Maßnahmen nach § 107 Abs 3 AußStrG (hier Z 4 und 5) setzen (nur) die Erforderlichkeit ihrer Anordnung „zur Sicherung des Kindeswohls“, aber keine Kindeswohlgefährdung im Sinn des § 181 Abs 1 ABGB voraus. Das Gericht darf das Ausreiseverbot nur bei objektiven Anhaltspunkten für eine geplante Mitnahme des Kindes ins Ausland durch den Elternteil und nach Prüfung der Verhältnismäßigkeit dieser Maßnahme anordnen. Der Eingriff in das Privatleben der betreffenden Person darf
– insbesondere im Hinblick auf Art 8 Abs 1 EMRK – nicht unverhältnismäßig zu der damit beabsichtigten Förderung der Kinderinteressen sein. Es kommt nicht darauf an, dass diese Maßnahme die ultima ratio darstellt, die erst nach Ausschöpfung anderer Maßnahmen zulässig wäre.
Einzelfälle:
Vorläufiges begleitetes Kontaktrecht mit der Auflage, in dieser Zeit mit den Kindern nur dann polnisch zu sprechen, wenn die Besuchsbegleitung polnischsprachiges Personal zur Verfügung stellen kann.
§ 107 AußStrG 01.02.2013 bis 13.07.2013
Besondere Verfahrensbestimmungen
AußStrG § 107 (1) Im Verfahren über die Obsorge oder die persönlichen Kontakte
1. können sich die Parteien nur durch einen Rechtsanwalt vertreten lassen;
2. ist den Parteien auf Antrag eine Ausfertigung der Entscheidung ohne Begründung oder eine Urkunde, in der der Umfang der Betrauung mit der Obsorge umschrieben ist, auszustellen;
3. können angefochtene Beschlüsse auch zu Ungunsten der anfechtenden Partei abgeändert werden, wenn dies das Wohl des betroffenen Minderjährigen verlangt;
4. findet ein Abänderungsverfahren nicht statt.

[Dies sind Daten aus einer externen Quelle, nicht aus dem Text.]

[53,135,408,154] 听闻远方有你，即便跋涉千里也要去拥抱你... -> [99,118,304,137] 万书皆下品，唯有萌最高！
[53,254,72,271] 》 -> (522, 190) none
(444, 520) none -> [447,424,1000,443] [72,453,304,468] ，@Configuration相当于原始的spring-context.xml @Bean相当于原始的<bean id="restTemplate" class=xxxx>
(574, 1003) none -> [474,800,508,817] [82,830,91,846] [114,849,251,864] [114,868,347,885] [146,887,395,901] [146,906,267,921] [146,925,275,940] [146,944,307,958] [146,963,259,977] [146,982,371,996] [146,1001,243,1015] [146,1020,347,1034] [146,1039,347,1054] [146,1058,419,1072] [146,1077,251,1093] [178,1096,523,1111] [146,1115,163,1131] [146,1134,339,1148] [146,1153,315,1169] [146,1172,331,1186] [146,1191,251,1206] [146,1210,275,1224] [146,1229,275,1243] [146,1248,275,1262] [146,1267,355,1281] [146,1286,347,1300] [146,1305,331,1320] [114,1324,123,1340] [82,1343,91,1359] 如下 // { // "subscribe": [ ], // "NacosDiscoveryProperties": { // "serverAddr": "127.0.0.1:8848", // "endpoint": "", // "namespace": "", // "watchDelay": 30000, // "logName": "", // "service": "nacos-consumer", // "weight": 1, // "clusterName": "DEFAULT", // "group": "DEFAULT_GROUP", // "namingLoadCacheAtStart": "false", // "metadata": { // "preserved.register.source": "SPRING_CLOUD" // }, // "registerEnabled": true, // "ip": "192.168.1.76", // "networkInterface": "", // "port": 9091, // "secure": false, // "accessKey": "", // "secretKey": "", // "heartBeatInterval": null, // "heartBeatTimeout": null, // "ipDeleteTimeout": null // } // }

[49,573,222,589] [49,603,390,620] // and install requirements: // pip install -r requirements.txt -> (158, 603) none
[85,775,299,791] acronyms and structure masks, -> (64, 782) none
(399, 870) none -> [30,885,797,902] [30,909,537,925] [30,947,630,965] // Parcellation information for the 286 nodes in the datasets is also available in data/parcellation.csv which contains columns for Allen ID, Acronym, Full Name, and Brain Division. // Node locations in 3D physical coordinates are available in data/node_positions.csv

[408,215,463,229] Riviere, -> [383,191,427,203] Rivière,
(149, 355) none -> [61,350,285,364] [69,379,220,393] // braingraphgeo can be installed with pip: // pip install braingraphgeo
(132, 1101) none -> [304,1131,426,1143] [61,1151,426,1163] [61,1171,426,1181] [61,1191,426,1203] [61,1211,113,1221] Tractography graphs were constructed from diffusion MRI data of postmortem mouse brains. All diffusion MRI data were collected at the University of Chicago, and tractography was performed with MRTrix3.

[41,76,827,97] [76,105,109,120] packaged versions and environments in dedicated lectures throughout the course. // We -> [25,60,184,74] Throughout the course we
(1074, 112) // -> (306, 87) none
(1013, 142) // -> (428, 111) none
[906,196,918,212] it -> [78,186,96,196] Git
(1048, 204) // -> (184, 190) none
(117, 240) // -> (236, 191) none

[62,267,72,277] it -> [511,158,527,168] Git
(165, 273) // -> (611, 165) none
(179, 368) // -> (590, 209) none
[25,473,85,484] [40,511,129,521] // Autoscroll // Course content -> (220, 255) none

(2) Das Gericht hat die Obsorge und die Ausübung des Rechts auf persönliche Kontakte nach Maßgabe des Kindeswohls, insbesondere zur Aufrechterhaltung der verlässlichen Kontakte und zur Schaffung von Rechtsklarheit, auch vorläufig einzuräumen oder zu entziehen. Dies kann besonders nach Auflösung der Ehe oder der häuslichen Gemeinschaft der Eltern erforderlich sein (§ 180 Abs. 1 Z 1 ABGB). Dieser Entscheidung kommt vorläufige Verbindlichkeit und Vollstreckbarkeit zu, sofern das Gericht diese nicht ausschließt. Im Übrigen gilt § 44 sinngemäß.
(3) Das Gericht hat die zur Sicherung des Kindeswohls erforderlichen Maßnahmen anzuordnen, soweit dadurch nicht Interessen einer Partei, deren Schutz das Verfahren dient, gefährdet oder Belange der übrigen Parteien unzumutbar beeinträchtigt werden. Als derartige Maßnahmen kommen insbesondere in Betracht
1. der verpflichtende Besuch einer Familien-, Eltern- oder Erziehungsberatung;
2. die Teilnahme an einem Erstgespräch über Mediation oder über ein Schlichtungsverfahren;
3. die Teilnahme an einer Beratung oder Schulung zum Umgang mit Gewalt und Aggression;
4. das Verbot der Ausreise mit dem Kind und
5. die Abnahme der Reisedokumente des Kindes.
(4) Das Gericht kann zur Durchführung von Maßnahmen nach Abs. 3, die auf den Fortgang des Verfahrens Einfluss haben können, mit dem Verfahren, erforderlichenfalls auch mehrfach, innehalten. Im Übrigen gilt § 29 entsprechend.
(5) In Verfahren über die Obsorge und die persönlichen Kontakte findet ein Kostenersatz nicht statt.